Una de esas fotos que cuando al cabo de los años aparecen dentro de un libro que te apetece releer, no recuerdas por qué todos reían pero sí que aquel momento fue feliz aunque puedas ver en sus ojos sueños que nunca se materializaron.
Entraron en el local y tomaron unas copas mientras esperaban a que diera comienzo el concierto.
Empezó con las luces apagadas y un aplauso ensordecedor que se intensificó con la aparición en el escenario de alguien de negro, con un pitillo y un sombrero de mapache. Era Álvaro. Miró al público y sonrió al volver a ver a sus amigos, a los que  hacía años que no veía y mucho menos juntos.
Tardó unos instantes en empezar a hablar y preguntó:
 "¿Alguien conoce este poema de Pablo Neruda? dice:"
Muere lentamente quien no viaja,
quien no lee,
quien no escucha música,
quien no halla encanto en sí mismo.
Muere lentamente
quien destruye su amor propio;
quien no se deja ayudar.
Muere lentamente
quien se transforma en esclavo del hábito,
repitiendo todos los días los mismos senderos;
quien no cambia de rutina,
no se arriesga a vestir un nuevo color
o no conversa con quien desconoce.
Muere lentamente
quien evita una pasión
y su remolino de emociones;
aquellas que rescatan el brillo de los ojos
y los corazones decaídos.
Muere lentamente
quien no cambia la vida cuando está insatisfecho
con su trabajo, o su amor;
quien no arriesga lo seguro por lo incierto
para ir tras de un sueño;
quien no se permite,
por lo menos una vez en la vida,
huir de los consejos sensatos...
Lilia miró a su alrededor.

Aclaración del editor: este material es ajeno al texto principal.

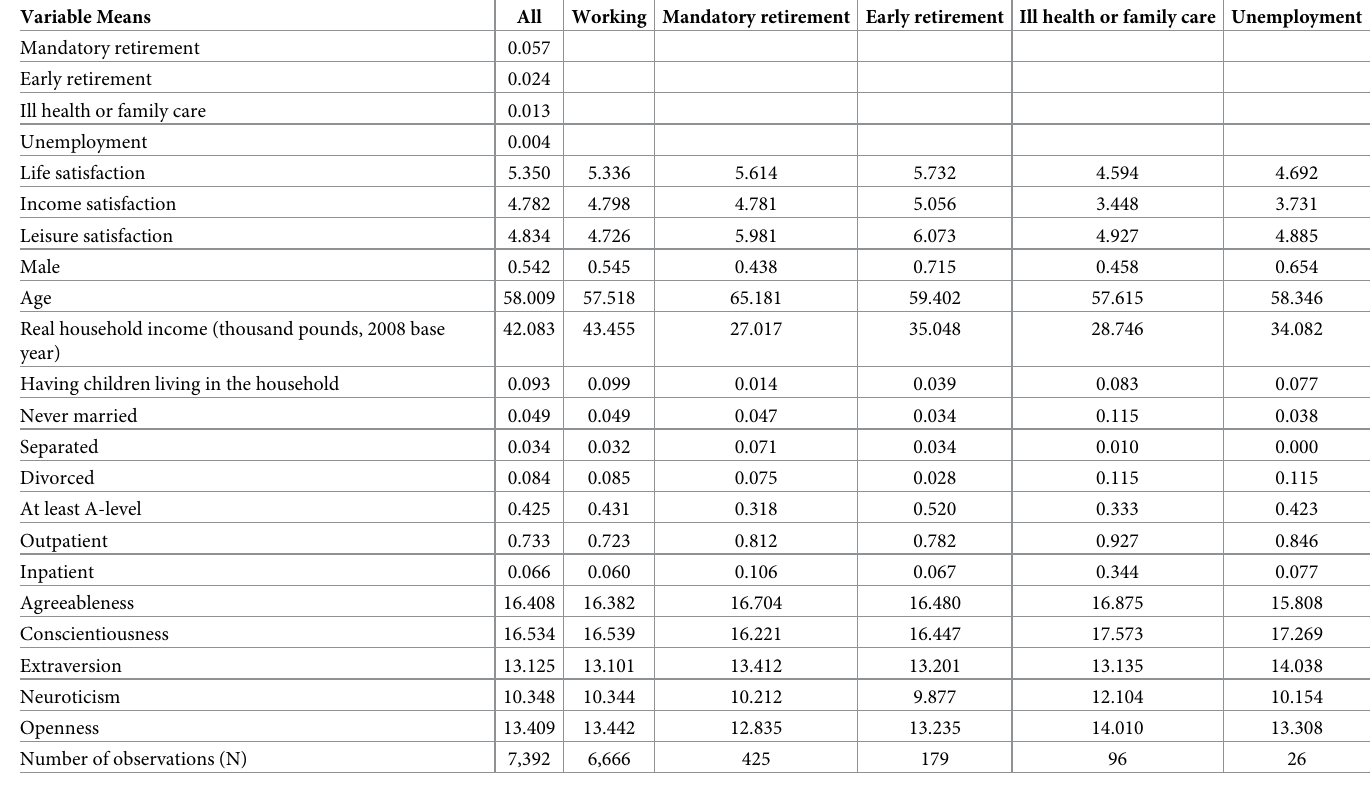
Table 1. Summary statistics (non-standardized) by exit pathway from the labor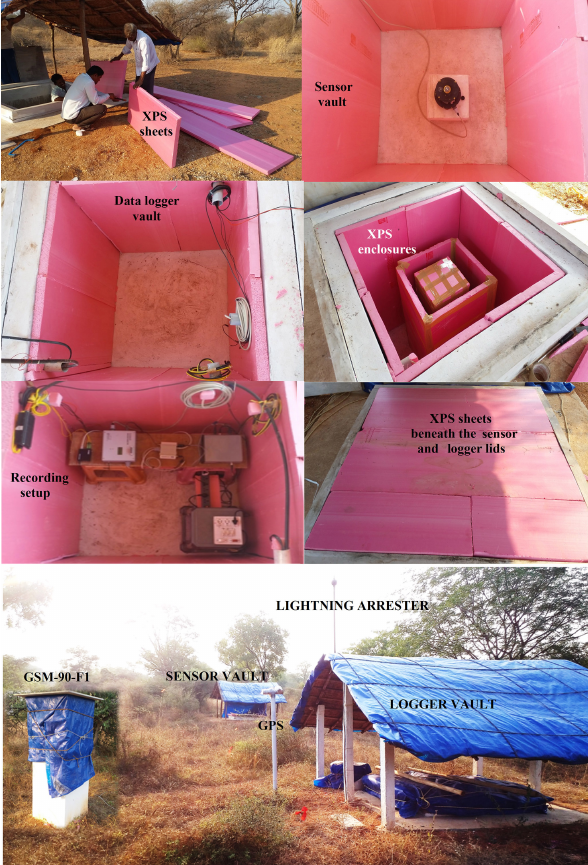
Figure 2. Thermally insulated new variometer (NV) vaults using extruded polystyrene (XPS) foam sheets and sheds of environmen- tally friendly natural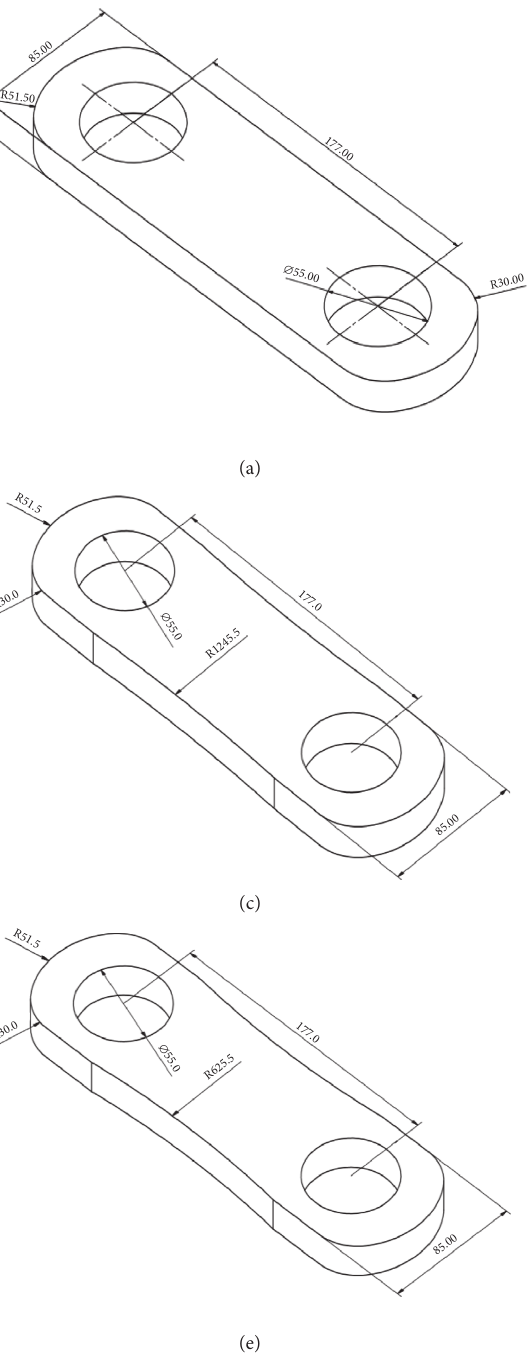
Figure 2: Conveyor chain link models: (a) X � 0mm, (b) X � 5mm, (c) X � 4mm, (d) X � 3mm, (e) X � 2mm, and (f) X � 1mm.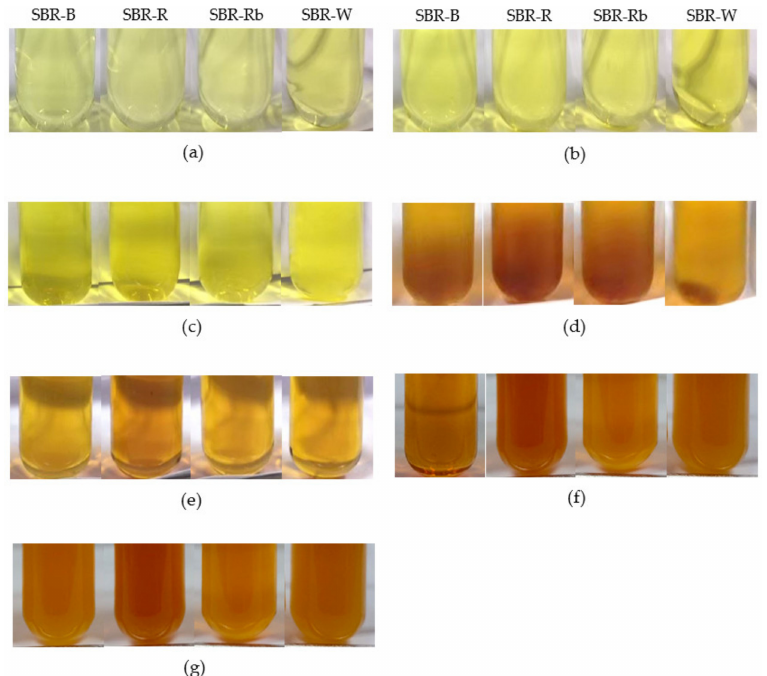
Figure 3. Color of crude extract solutions (20 mg/mL) prepared from different solid-based residues (SBRs) with different solvents: ( a ) ethyl acetate; ( b ) acetone; ( c ) ethanol; ( d ) 50% ( v / v ) acetone; ( e ) 50% ( v / v ) ethanol; ( f ) water; and ( g ) hot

Miró las caras de todos ellos. Respiró hondo y sonrió. Contempló la tarde que se escapaba y sintió por un instante la grandeza que da el tiempo a los pequeños momentos. Dentro de unos años, de muchos sueños…aquel momento seguiría intacto en su recuerdo. Recordaría si hacía frío o llovía mirando la ropa de la foto que se habían hecho antes de entrar al concierto. Así mismo recordaría los años que habían pasado desde aquella foto hasta el momento viendo sus rostros. Pero lo que siempre recordaría aunque nunca volviera a verles, aunque nunca encontrara la foto…lo que no olvidaría jamás es lo que sentía en aquel momento, escuchando aquel poema tan revelador, sintiéndose despertar y estando redeada de todos ellos.
Como si la vida fuera un holograma que emerge ante sus ojos dejó de tenerla borrosa y entendió que había conseguido alcanzar sus sueños estando despierta.